TRY IT — Please update the data below by replacing "SIDEAL" with "SIDEAL Transportes" and keeping everything else the same. Leave the pictures out of your answer.

Dataset entries
'''

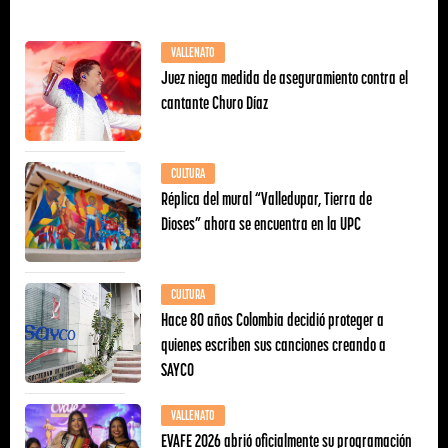
VALLENATO
Juez niega medida de aseguramiento contra el
cantante Churo Díaz
CULTURA
Réplica del mural “Valledupar, Tierra de
Dioses” ahora se encuentra en la UPC
CULTURA
Hace 80 años Colombia decidió proteger a
quienes escriben sus canciones creando a
SAYCO
VALLENATO
EVAFE 2026 abrió oficialmente su programación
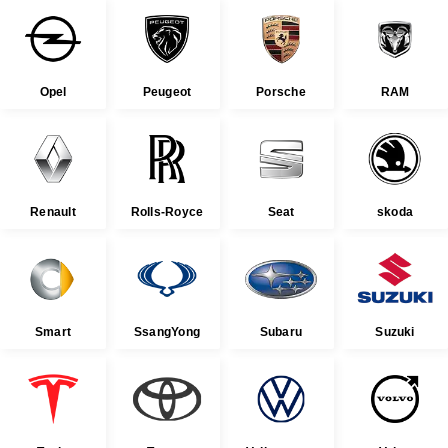
Opel
Peugeot
Porsche
RAM
Renault
Rolls-Royce
Seat
skoda
Smart
SsangYong
Subaru
Suzuki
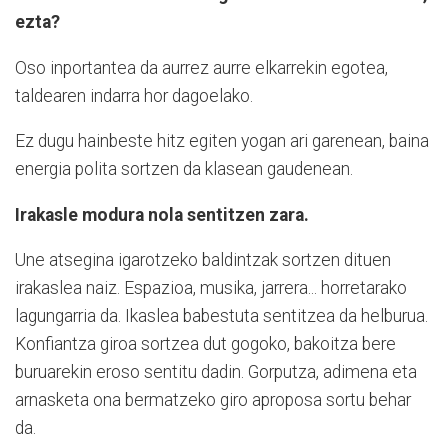
ezta?
Oso inportantea da aurrez aurre elkarrekin egotea,
taldearen indarra hor dagoelako.
Ez dugu hainbeste hitz egiten yogan ari garenean, baina
energia polita sortzen da klasean gaudenean.
Irakasle modura nola sentitzen zara.
Une atsegina igarotzeko baldintzak sortzen dituen
irakaslea naiz. Espazioa, musika, jarrera... horretarako
lagungarria da. Ikaslea babestuta sentitzea da helburua.
Konfiantza giroa sortzea dut gogoko, bakoitza bere
buruarekin eroso sentitu dadin. Gorputza, adimena eta
arnasketa ona bermatzeko giro aproposa sortu behar
da.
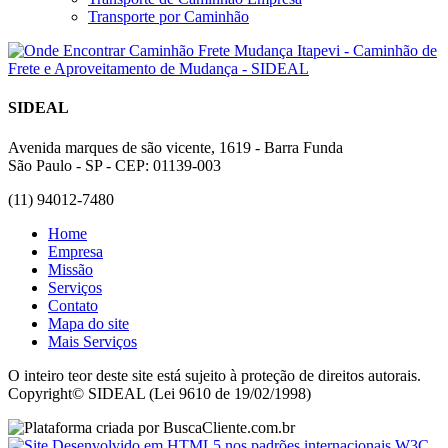
Transporte por Caminhão
SIDEAL
Avenida marques de são vicente, 1619 - Barra Funda
São Paulo - SP - CEP: 01139-003
(11) 94012-7480
Home
Empresa
Missão
Serviços
Contato
Mapa do site
Mais Serviços
O inteiro teor deste site está sujeito à proteção de direitos autorais.
Copyright© SIDEAL (Lei 9610 de 19/02/1998)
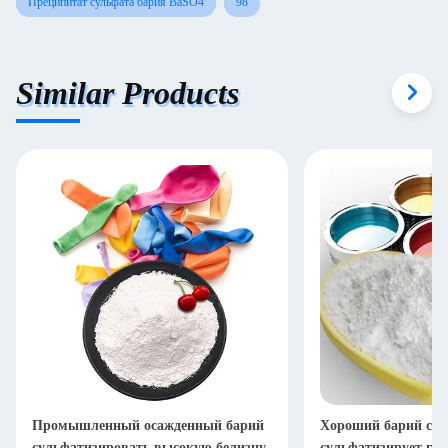
Преципитат сульфата бария BaSO4
98
Similar Products
Промышленный осажденный барий
Хороший барий ста
сульфатизировать высокую белизну
сульфатизирует га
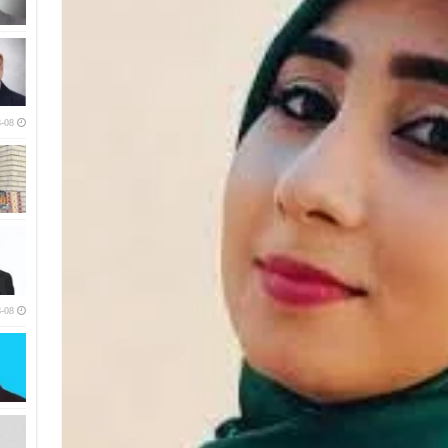
-08
-08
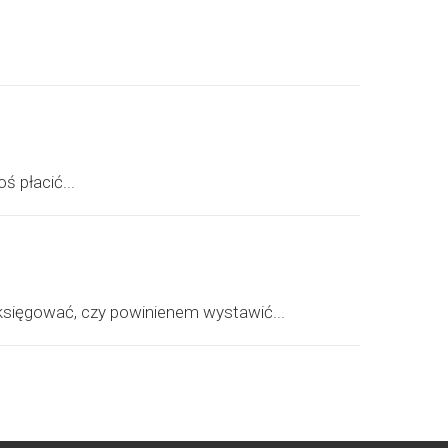
ś płacić...
aksięgować, czy powinienem wystawić...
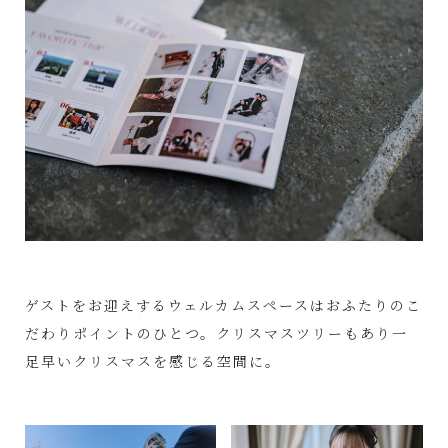
ゲストをお迎えするウェルカムスペースはおふたりのこ
だわりポイントのひとつ。クリスマスツリーもあり一
足早いクリスマスを感じる空間に。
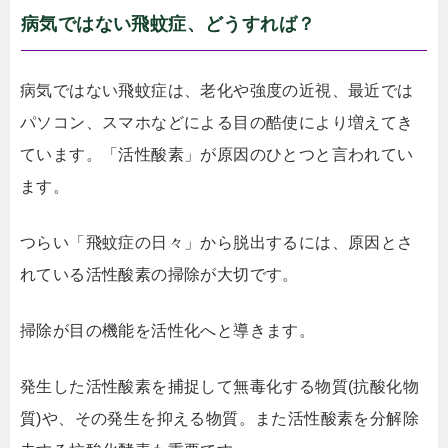
病気ではない飛蚊症、どうすれば？
病気ではない飛蚊症は、老化や強度の近視、最近では
パソコン、スマホなどによる目の酷使により増えてき
ています。「活性酸素」が原因のひとつと言われてい
ます。
つらい「飛蚊症の日々」から脱出するには、原因とさ
れている活性酸素の掃除が大切です。
掃除が目の機能を活性化へと導きます。
発生した活性酸素を捕捉して無毒化する物質(抗酸化物
質)や、その発生を抑える物質。また活性酸素を分解除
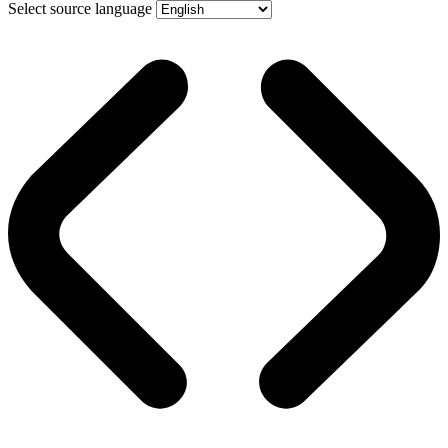
Select source language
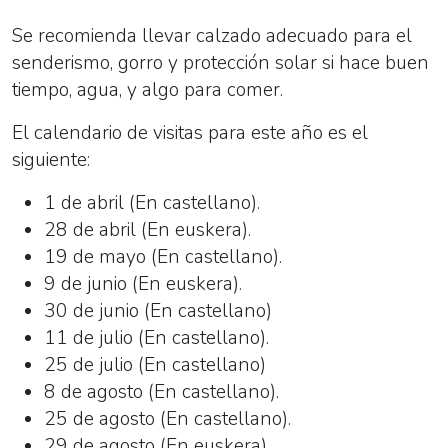
Se recomienda llevar calzado adecuado para el
senderismo, gorro y protección solar si hace buen
tiempo, agua, y algo para comer.
El calendario de visitas para este año es el
siguiente:
1 de abril (En castellano).
28 de abril (En euskera).
19 de mayo (En castellano).
9 de junio (En euskera).
30 de junio (En castellano)
11 de julio (En castellano).
25 de julio (En castellano)
8 de agosto (En castellano).
25 de agosto (En castellano).
29 de agosto (En euskera).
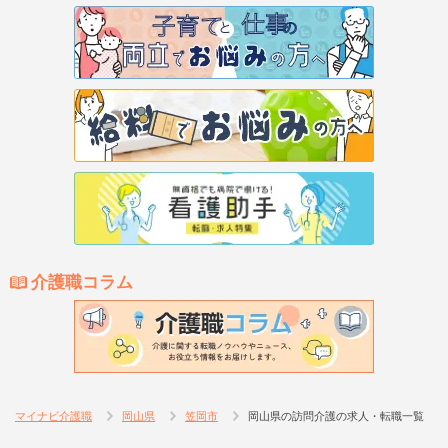
介護職コラム
マイナビ介護職
岡山県
笠岡市
岡山県の訪問介護の求人・転職一覧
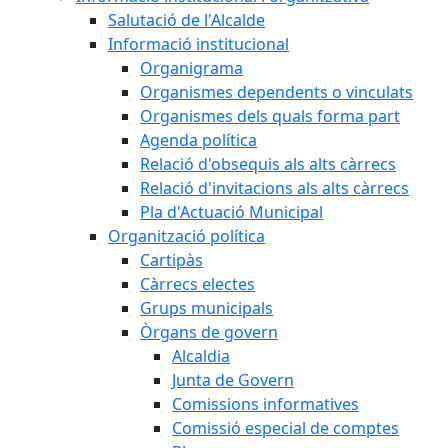
Salutació de l'Alcalde
Informació institucional
Organigrama
Organismes dependents o vinculats
Organismes dels quals forma part
Agenda política
Relació d'obsequis als alts càrrecs
Relació d'invitacions als alts càrrecs
Pla d'Actuació Municipal
Organització política
Cartipàs
Càrrecs electes
Grups municipals
Òrgans de govern
Alcaldia
Junta de Govern
Comissions informatives
Comissió especial de comptes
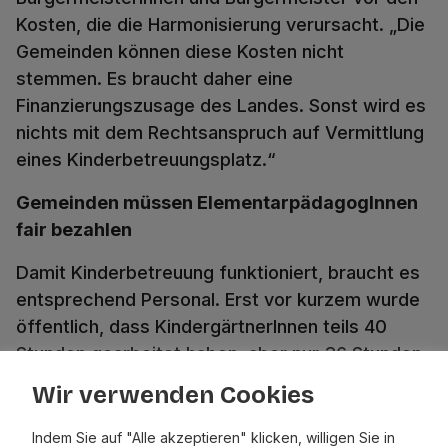
Kosten, die die Harmonisierung verursacht. „Die
Gemeinden können diese Kosten nicht
stemmen. Es braucht daher eine
Finanzierungszusage des Landes. Sonst wird es
nichts mit dem Rechtsanspruch auf Vermittlung
eines Kinderbetreuungsplatz.“
Gemeinden müssen ElementarpädagogInnen
fair bezahlen
Damit Kinderbetreuung funktioniert, braucht es
entsprechend Personal. Erst vor kurzem wurde
öffentlich, dass KindergärtnerInnen teils 40
Stunden gearbeitet haben, aber nur 36 Stunden
bezahlt bekamen. „Einige Gemeinden haben
Wir verwenden Cookies
reagiert und zumindest drei Jahre nachgezahlt.“
Es gibt ein entsprechendes Landesgesetz und
Indem Sie auf "Alle akzeptieren" klicken, willigen Sie in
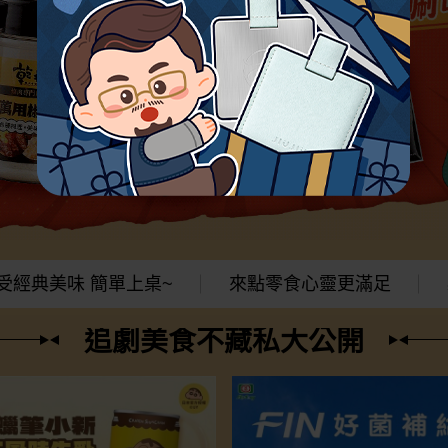
受經典美味 簡單上桌~
來點零食心靈更滿足
追劇美食不藏私大公開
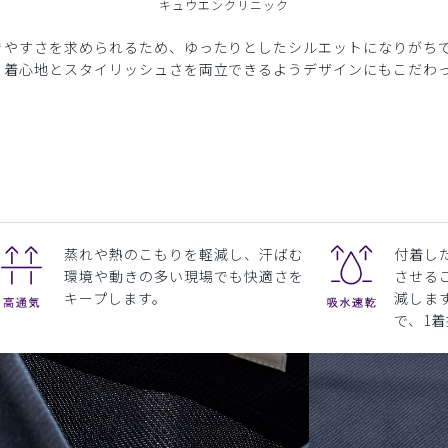
キュウエンクリニック
きやすさを求められるため、ゆったりとしたシルエットになりがち
、着心地とスタイリッシュさを両立できるようデザインにもこだわ
蒸れや熱のこもりを軽減し、汗ばむ
付着し
環境や動きの多い現場でも快適さを
させる
キープします。
減しま
で、1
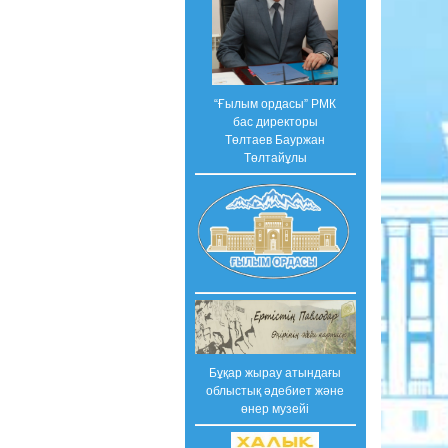
“Ғылым ордасы” РМК
бас директоры
Төлтаев Бауржан
Төлтайұлы
Бұқар жырау атындағы
облыстық әдебиет және
өнер музейі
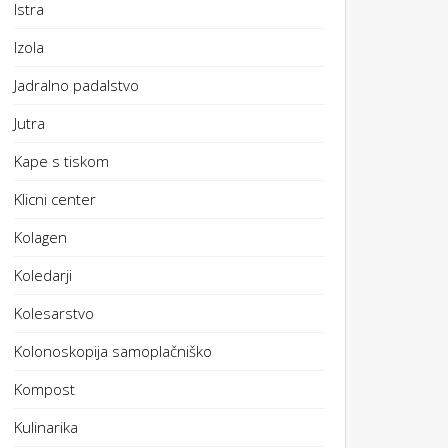
Istra
Izola
Jadralno padalstvo
Jutra
Kape s tiskom
Klicni center
Kolagen
Koledarji
Kolesarstvo
Kolonoskopija samoplačniško
Kompost
Kulinarika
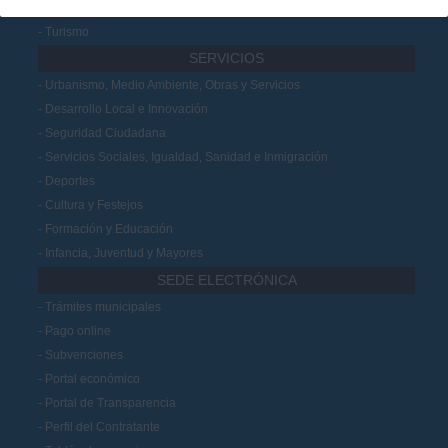
Juntas vecinales
Turismo
SERVICIOS
Urbanismo, Medio Ambiente, Obras y Servicios
Desarrollo Local e Innovación
Seguridad Ciudadana
Servicios Sociales, Igualdad, Sanidad e Inmigración
Deportes
Cultura y Festejos
Formación y Educación
Infancia, Juventud y Mayores
SEDE ELECTRÓNICA
Trámites municipales
Pago online
Subvenciones
Portal económico
Portal de Transparencia
Perfil del Contratante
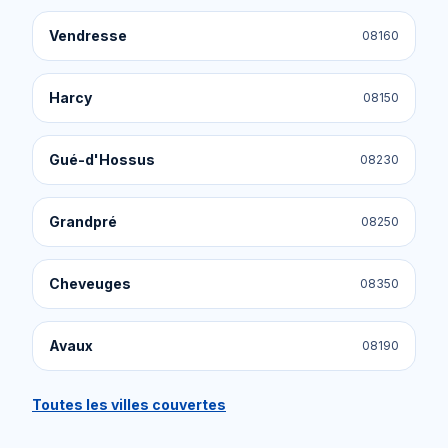
Vendresse
08160
Harcy
08150
Gué-d'Hossus
08230
Grandpré
08250
Cheveuges
08350
Avaux
08190
Toutes les villes couvertes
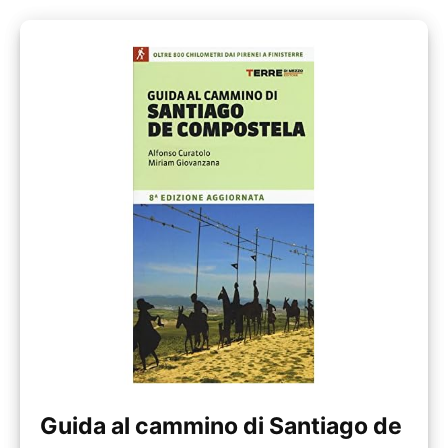
Guida al cammino di Santiago de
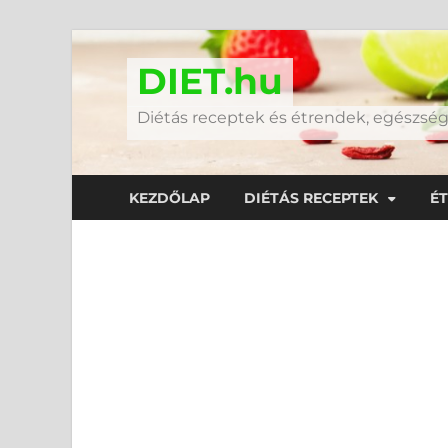
DIET.hu
Diétás receptek és étrendek, egészs
KEZDŐLAP
DIÉTÁS RECEPTEK
É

'''

RESULT BELOW —
VALLENATO
Juez niega medida de aseguramiento contra el
cantante Churo Díaz
CULTURA
Réplica del mural “Valledupar, Tierra de
Dioses” ahora se encuentra en la UPC
CULTURA
Hace 80 años Colombia decidió proteger a
quienes escriben sus canciones creando a
SAYCO
VALLENATO
EVAFE 2026 abrió oficialmente su programación
Opel
Peugeot
Porsche
RAM
Renault
Rolls-Royce
Seat
skoda
Smart
SsangYong
Subaru
Suzuki
ezta?
Oso inportantea da aurrez aurre elkarrekin egotea,
taldearen indarra hor dagoelako.
Ez dugu hainbeste hitz egiten yogan ari garenean, baina
energia polita sortzen da klasean gaudenean.
Irakasle modura nola sentitzen zara.
Une atsegina igarotzeko baldintzak sortzen dituen
irakaslea naiz. Espazioa, musika, jarrera... horretarako
lagungarria da. Ikaslea babestuta sentitzea da helburua.
Konfiantza giroa sortzea dut gogoko, bakoitza bere
buruarekin eroso sentitu dadin. Gorputza, adimena eta
arnasketa ona bermatzeko giro aproposa sortu behar
da.
Transporte por Caminhão
SIDEAL Transportes
Avenida marques de são vicente, 1619 - Barra Funda
São Paulo - SP - CEP: 01139-003
(11) 94012-7480
Home
Empresa
Missão
Serviços
Contato
Mapa do site
Mais Serviços
O inteiro teor deste site está sujeito à proteção de direitos autorais.
Copyright© SIDEAL Transportes (Lei 9610 de 19/02/1998)
Преципитат сульфата бария BaSO4
98
Similar Products
Промышленный осажденный барий
Хороший барий ста
сульфатизировать высокую белизну
сульфатизирует га
-08
-08
ś płacić...
aksięgować, czy powinienem wystawić...
ゲストをお迎えするウェルカムスペースはおふたりのこ
だわりポイントのひとつ。クリスマスツリーもあり一
足早いクリスマスを感じる空間に。
病気ではない飛蚊症、どうすれば？
病気ではない飛蚊症は、老化や強度の近視、最近では
パソコン、スマホなどによる目の酷使により増えてき
ています。「活性酸素」が原因のひとつと言われてい
ます。
つらい「飛蚊症の日々」から脱出するには、原因とさ
れている活性酸素の掃除が大切です。
掃除が目の機能を活性化へと導きます。
発生した活性酸素を捕捉して無毒化する物質(抗酸化物
質)や、その発生を抑える物質。また活性酸素を分解除
Select source language
Se recomienda llevar calzado adecuado para el
senderismo, gorro y protección solar si hace buen
tiempo, agua, y algo para comer.
El calendario de visitas para este año es el
siguiente:
1 de abril (En castellano).
28 de abril (En euskera).
19 de mayo (En castellano).
9 de junio (En euskera).
30 de junio (En castellano)
11 de julio (En castellano).
25 de julio (En castellano)
8 de agosto (En castellano).
25 de agosto (En castellano).
29 de agosto (En euskera).
介護職コラム
マイナビ介護職
岡山県
笠岡市
岡山県の訪問介護の求人・転職一覧
Salutació de l'Alcalde
Informació institucional
Organigrama
Organismes dependents o vinculats
Organismes dels quals forma part
Agenda política
Relació d'obsequis als alts càrrecs
Relació d'invitacions als alts càrrecs
Pla d'Actuació Municipal
Organització política
Cartipàs
Càrrecs electes
Grups municipals
Òrgans de govern
Alcaldia
Junta de Govern
Comissions informatives
Comissió especial de comptes
Kosten, die die Harmonisierung verursacht. „Die
Gemeinden können diese Kosten nicht
stemmen. Es braucht daher eine
Finanzierungszusage des Landes. Sonst wird es
nichts mit dem Rechtsanspruch auf Vermittlung
eines Kinderbetreuungsplatz.“
Gemeinden müssen ElementarpädagogInnen
fair bezahlen
Damit Kinderbetreuung funktioniert, braucht es
entsprechend Personal. Erst vor kurzem wurde
öffentlich, dass KindergärtnerInnen teils 40
Stunden gearbeitet haben, aber nur 36 Stunden
bezahlt bekamen. „Einige Gemeinden haben
Wir verwenden Cookies
reagiert und zumindest drei Jahre nachgezahlt.“
Es gibt ein entsprechendes Landesgesetz und
Indem Sie auf "Alle akzeptieren" klicken, willigen Sie in
受經典美味 簡單上桌~
來點零食心靈更滿足
追劇美食不藏私大公開
キュウエンクリニック
きやすさを求められるため、ゆったりとしたシルエットになりがち
、着心地とスタイリッシュさを両立できるようデザインにもこだわ
蒸れや熱のこもりを軽減し、汗ばむ
付着し
環境や動きの多い現場でも快適さを
させる
キープします。
減しま
で、1
“Ғылым ордасы” РМК
бас директоры
Төлтаев Бауржан
Төлтайұлы
Бұқар жырау атындағы
облыстық әдебиет және
өнер музейі
Istra
Izola
Jadralno padalstvo
Jutra
Kape s tiskom
Klicni center
Kolagen
Koledarji
Kolesarstvo
Kolonoskopija samoplačniško
Kompost
Kulinarika
Juntas vecinales
Turismo
SERVICIOS
Urbanismo, Medio Ambiente, Obras y Servicios
Desarrollo Local e Innovación
Seguridad Ciudadana
Servicios Sociales, Igualdad, Sanidad e Inmigración
Deportes
Cultura y Festejos
Formación y Educación
Infancia, Juventud y Mayores
SEDE ELECTRÓNICA
Trámites municipales
Pago online
Subvenciones
Portal económico
Portal de Transparencia
Perfil del Contratante
Vendresse
08160
Harcy
08150
Gué-d'Hossus
08230
Grandpré
08250
Cheveuges
08350
Avaux
08190
Toutes les villes couvertes
Guida al cammino di Santiago de
DIET.hu
Diétás receptek és étrendek, egészs
KEZDŐLAP
DIÉTÁS RECEPTEK
É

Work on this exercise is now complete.